::: Text for analysis

The following op-ed by Harvard Law School Professor Jack Goldsmith appeared in the February 1, 2010, edition of the Washington Post.
Can we stop the global cyber arms race?
Jack Goldsmith
In a speech this month on “Internet freedom,” Secretary of State Hillary Clinton decried the cyberattacks that threaten U.S. economic and national security interests. “Countries or individuals that engage in cyber attacks should face consequences and international condemnation,” she warned, alluding to the China-Google kerfuffle. We should “create norms of behavior among states and encourage respect for the global networked commons.”
Perhaps so. But the problem with Clinton’s call for accountability and norms on the global network — a call frequently heard in policy discussions about cybersecurity — is the enormous array of cyberattacks originating from the United States. Until we acknowledge these attacks and signal how we might control them, we cannot make progress on preventing cyberattacks emanating from other countries.
An important weapon in the cyberattack arsenal is a botnet, a cluster of thousands and sometimes millions of compromised computers under the ultimate remote control of a “master.” Botnets were behind last summer’s attack on South Korean and American government Web sites, as well as prominent attacks a few years ago on Estonian and Georgian sites. They are also engines of spam that can deliver destructive malware that enables economic espionage or theft.
The United States has the most, or nearly the most, infected botnet computers and is thus the country from which a good chunk of botnet attacks stem. The government could crack down on botnets, but doing so would raise the cost of software or Internet access and would be controversial. So it has not acted, and the number of dangerous botnet attacks from America grows.
The United States is also a leading source of “hacktivists” who use digital tools to fight oppressive regimes. Scores of individuals and groups in the United States design or employ computer payloads to attack government Web sites, computer systems and censoring tools in Iran and China. These efforts are often supported by U.S. foundations and universities, and by the federal government. Clinton boasted about this support seven paragraphs after complaining about cyberattacks.
Finally, the U.S. government has perhaps the world’s most powerful and sophisticated offensive cyberattack capability. This capability remains highly classified. But the New York Times has reported that the Bush administration used cyberattacks on insurgent cellphones and computers in Iraq, and that it approved a plan for attacks on computers related to Iran’s nuclear weapons program. And the government is surely doing much more. “We have U.S. warriors in cyberspace that are deployed overseas” and “live in adversary networks,” says Bob Gourley, the former chief technology officer for the Defense Intelligence Agency.
These warriors are now under the command of Lt. Gen. Keith Alexander, director of the National Security Agency. The NSA, the world’s most powerful signals intelligence organization, is also in the business of breaking into and extracting data from offshore enemy computer systems and of engaging in computer attacks that, in the NSA’s words, “disrupt, deny, degrade, or destroy the information” found in these systems. When the Obama administration created “cyber command” last year to coordinate U.S. offensive cyber capabilities, it nominated Alexander to be in charge.
Simply put, the United States is in a big way doing the very things that Clinton criticized. We are not, like the Chinese, stealing intellectual property from U.S. firms or breaking into the accounts of democracy advocates. But we are aggressively using the same or similar computer techniques for ends we deem worthy.

::::::
::: Data to examine

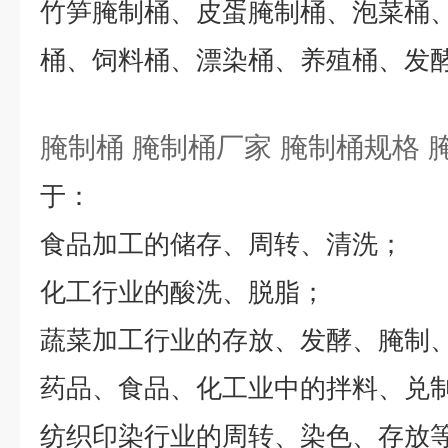
竹笋腌制桶、皮蛋腌制桶、泡菜桶
桶、饲料桶、漂染桶、养殖桶、发
腌制桶 腌制桶厂家 腌制桶规格 
于：
食品加工的储存、周转、清洗；
化工行业的酸洗、脱脂；
蔬菜加工行业的存放、发酵、腌制
药品、食品、化工业中的拌料、兑
纺织印染行业的周转、染色、存放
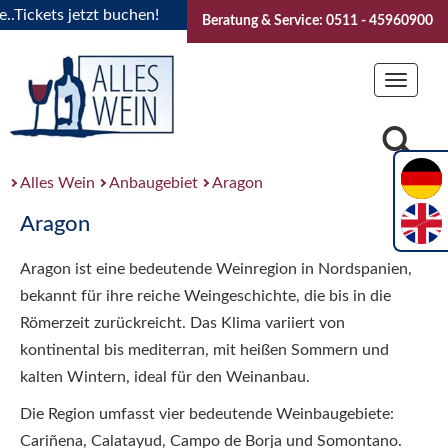
ickets jetzt buchen!
"Das Sommerfest 2026" Vive la Bourgo
Beratung & Service: 0511 - 45960900
Toggle
navigat
Alles Wein
Anbaugebiet
Aragon
Aragon
Aragon ist eine bedeutende Weinregion in Nordspanien,
bekannt für ihre reiche Weingeschichte, die bis in die
Römerzeit zurückreicht. Das Klima variiert von
kontinental bis mediterran, mit heißen Sommern und
kalten Wintern, ideal für den Weinanbau.
Die Region umfasst vier bedeutende Weinbaugebiete:
Cariñena, Calatayud, Campo de Borja und Somontano.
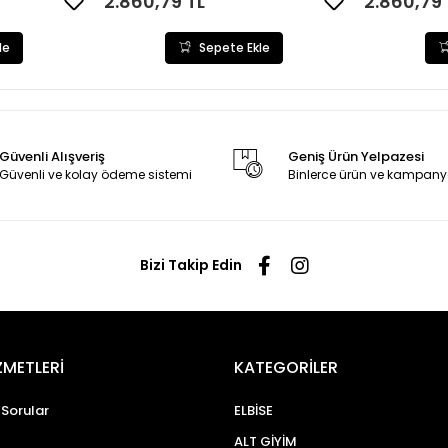
2.860,79 TL
2.860,79 
le
Sepete Ekle
Güvenli Alışveriş
Geniş Ürün Yelpazesi
Güvenli ve kolay ödeme sistemi
Binlerce ürün ve kampany
Bizi Takip Edin
ZMETLERİ
KATEGORİLER
 Sorular
ELBİSE
ALT GİYİM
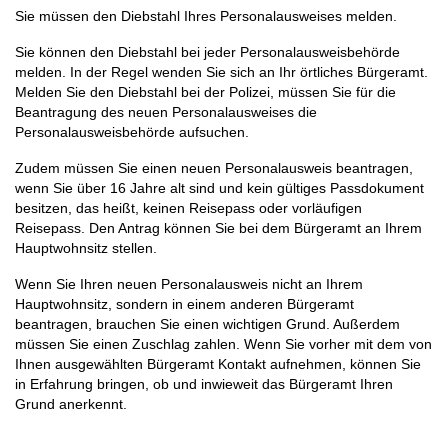
Sie müssen den Diebstahl Ihres Personalausweises melden.
Sie können den Diebstahl bei jeder Personalausweisbehörde
melden. In der Regel wenden Sie sich an Ihr örtliches Bürgeramt.
Melden Sie den Diebstahl bei der Polizei, müssen Sie für die
Beantragung des neuen Personalausweises die
Personalausweisbehörde aufsuchen.
Zudem müssen Sie einen neuen Personalausweis beantragen,
wenn Sie über 16 Jahre alt sind und kein gültiges Passdokument
besitzen, das heißt, keinen Reisepass oder vorläufigen
Reisepass. Den Antrag können Sie bei dem Bürgeramt an Ihrem
Hauptwohnsitz stellen.
Wenn Sie Ihren neuen Personalausweis nicht an Ihrem
Hauptwohnsitz, sondern in einem anderen Bürgeramt
beantragen, brauchen Sie einen wichtigen Grund. Außerdem
müssen Sie einen Zuschlag zahlen. Wenn Sie vorher mit dem von
Ihnen ausgewählten Bürgeramt Kontakt aufnehmen, können Sie
in Erfahrung bringen, ob und inwieweit das Bürgeramt Ihren
Grund anerkennt.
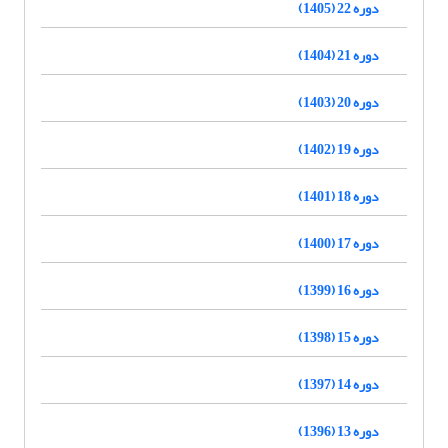
دوره 22 (1405)
دوره 21 (1404)
دوره 20 (1403)
دوره 19 (1402)
دوره 18 (1401)
دوره 17 (1400)
دوره 16 (1399)
دوره 15 (1398)
دوره 14 (1397)
دوره 13 (1396)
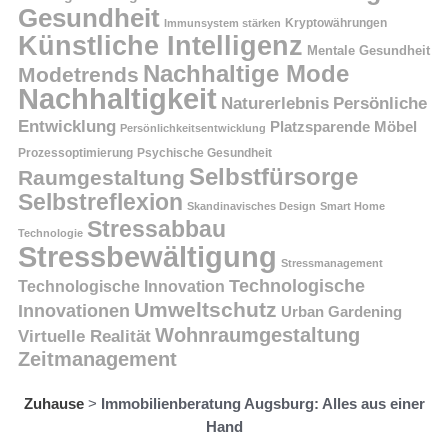
Gesundheit
Kryptowährungen
Immunsystem stärken
Künstliche Intelligenz
Mentale Gesundheit
Nachhaltige Mode
Modetrends
Nachhaltigkeit
Persönliche
Naturerlebnis
Entwicklung
Platzsparende Möbel
Persönlichkeitsentwicklung
Prozessoptimierung
Psychische Gesundheit
Selbstfürsorge
Raumgestaltung
Selbstreflexion
Skandinavisches Design
Smart Home
Stressabbau
Technologie
Stressbewältigung
Stressmanagement
Technologische
Technologische Innovation
Umweltschutz
Innovationen
Urban Gardening
Wohnraumgestaltung
Virtuelle Realität
Zeitmanagement
Zuhause
>
Immobilienberatung Augsburg: Alles aus einer
Hand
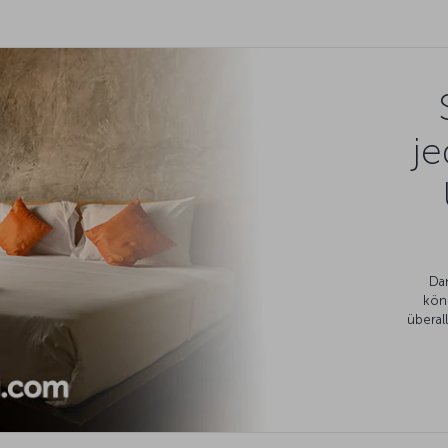
je
Da
kön
überal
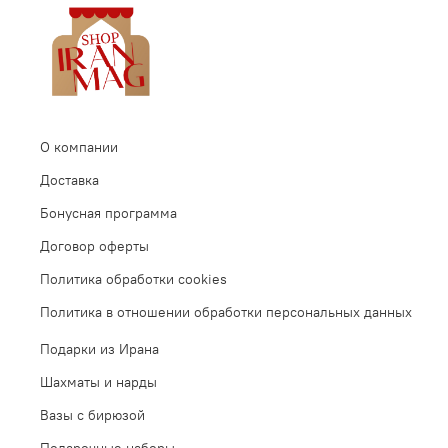
О компании
Доставка
Бонусная программа
Договор оферты
Политика обработки cookies
Политика в отношении обработки персональных данных
Подарки из Ирана
Шахматы и нарды
Вазы с бирюзой
Подарочные наборы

::::::

**What the exercise asks**
According to the op-ed on the global cyber arms race, why has the U.S. government not cracked down on botnets? Answer in one to three sentences.

**Solution to the exercise**
A crackdown on botnets would raise the cost of software or Internet access and would be controversial. For that reason, the government has not acted, and the number of dangerous botnet attacks from America keeps growing.